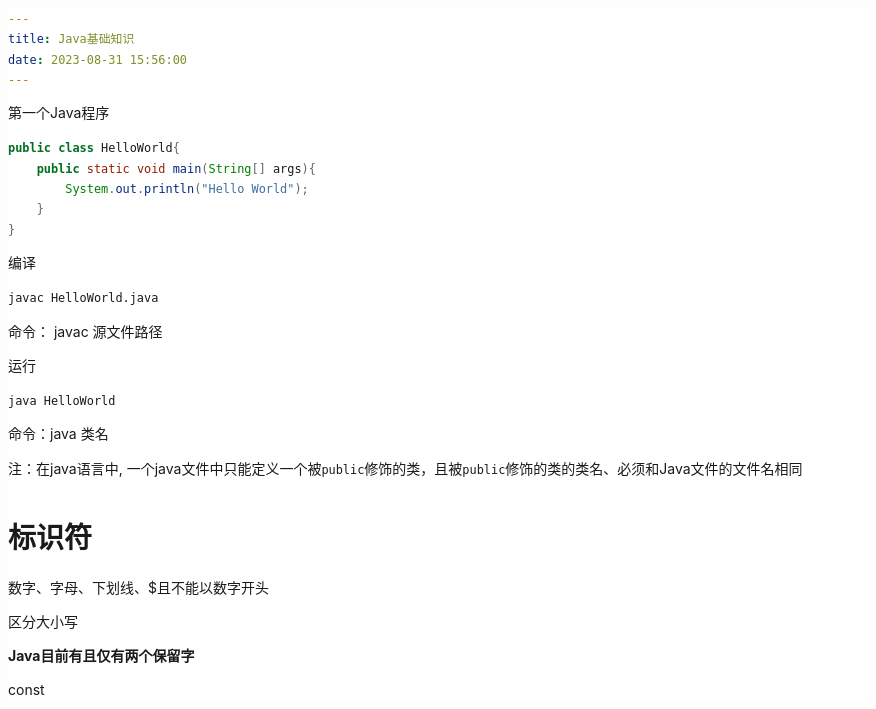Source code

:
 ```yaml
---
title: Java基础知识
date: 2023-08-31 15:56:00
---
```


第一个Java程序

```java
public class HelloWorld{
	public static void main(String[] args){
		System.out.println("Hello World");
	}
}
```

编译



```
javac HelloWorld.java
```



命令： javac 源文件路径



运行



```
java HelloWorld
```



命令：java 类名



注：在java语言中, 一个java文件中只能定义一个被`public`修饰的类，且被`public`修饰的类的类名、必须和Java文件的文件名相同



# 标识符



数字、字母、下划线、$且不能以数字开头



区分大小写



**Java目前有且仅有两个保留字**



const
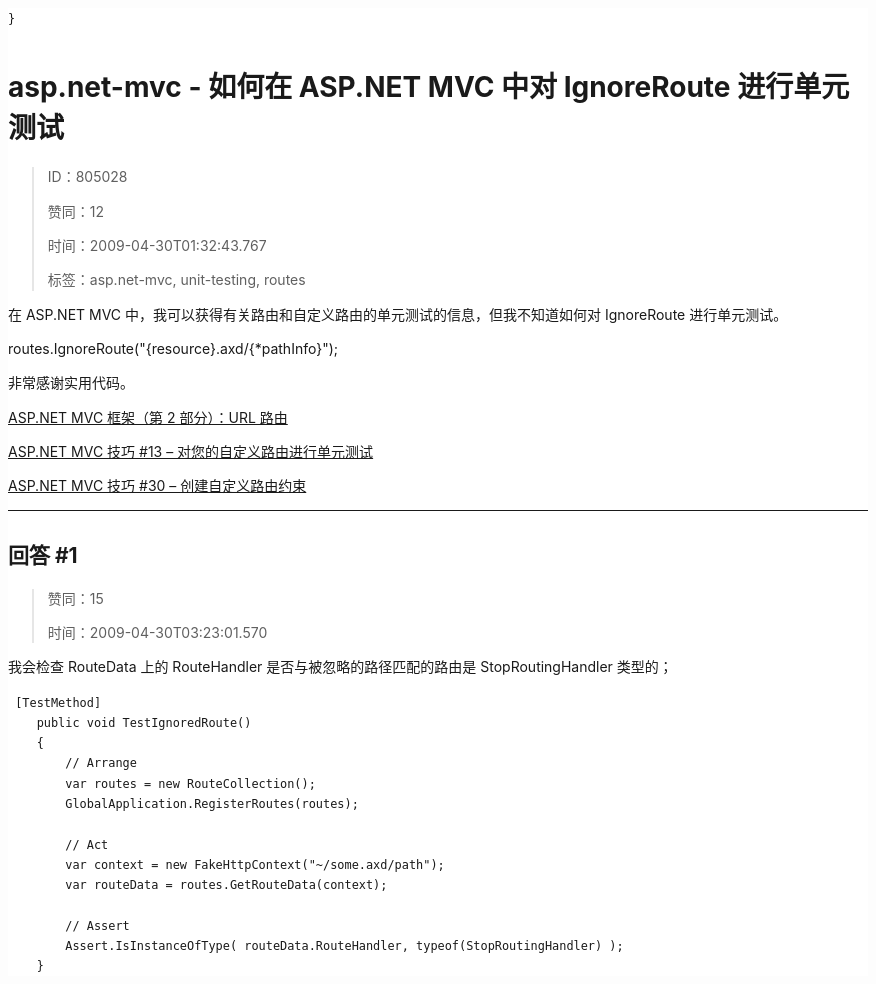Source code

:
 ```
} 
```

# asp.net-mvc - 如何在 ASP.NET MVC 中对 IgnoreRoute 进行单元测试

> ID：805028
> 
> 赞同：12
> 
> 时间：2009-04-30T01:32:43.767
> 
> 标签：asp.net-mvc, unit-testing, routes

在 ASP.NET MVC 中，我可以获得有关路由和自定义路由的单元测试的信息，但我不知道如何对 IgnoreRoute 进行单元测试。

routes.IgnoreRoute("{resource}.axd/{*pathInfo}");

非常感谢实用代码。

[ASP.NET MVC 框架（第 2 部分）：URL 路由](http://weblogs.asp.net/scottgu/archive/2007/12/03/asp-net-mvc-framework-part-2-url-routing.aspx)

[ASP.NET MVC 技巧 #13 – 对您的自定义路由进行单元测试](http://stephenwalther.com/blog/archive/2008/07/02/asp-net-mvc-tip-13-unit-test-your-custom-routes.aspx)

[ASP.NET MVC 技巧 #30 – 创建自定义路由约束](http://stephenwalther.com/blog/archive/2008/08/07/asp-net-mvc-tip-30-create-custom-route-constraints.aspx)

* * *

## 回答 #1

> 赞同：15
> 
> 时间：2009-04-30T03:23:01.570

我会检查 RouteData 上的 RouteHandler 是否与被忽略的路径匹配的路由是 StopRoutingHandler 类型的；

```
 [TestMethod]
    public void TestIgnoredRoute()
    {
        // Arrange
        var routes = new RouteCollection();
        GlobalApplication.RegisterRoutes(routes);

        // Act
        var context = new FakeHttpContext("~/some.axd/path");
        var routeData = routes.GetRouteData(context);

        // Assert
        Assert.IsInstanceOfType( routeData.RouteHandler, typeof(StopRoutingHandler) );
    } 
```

++++++++++++++++++++

▶ _Aim of the exercise_:
Copy each line of the listing that contains "context".

▶ _Answer space_:
        var context = new FakeHttpContext("~/some.axd/path");
        var routeData = routes.GetRouteData(context);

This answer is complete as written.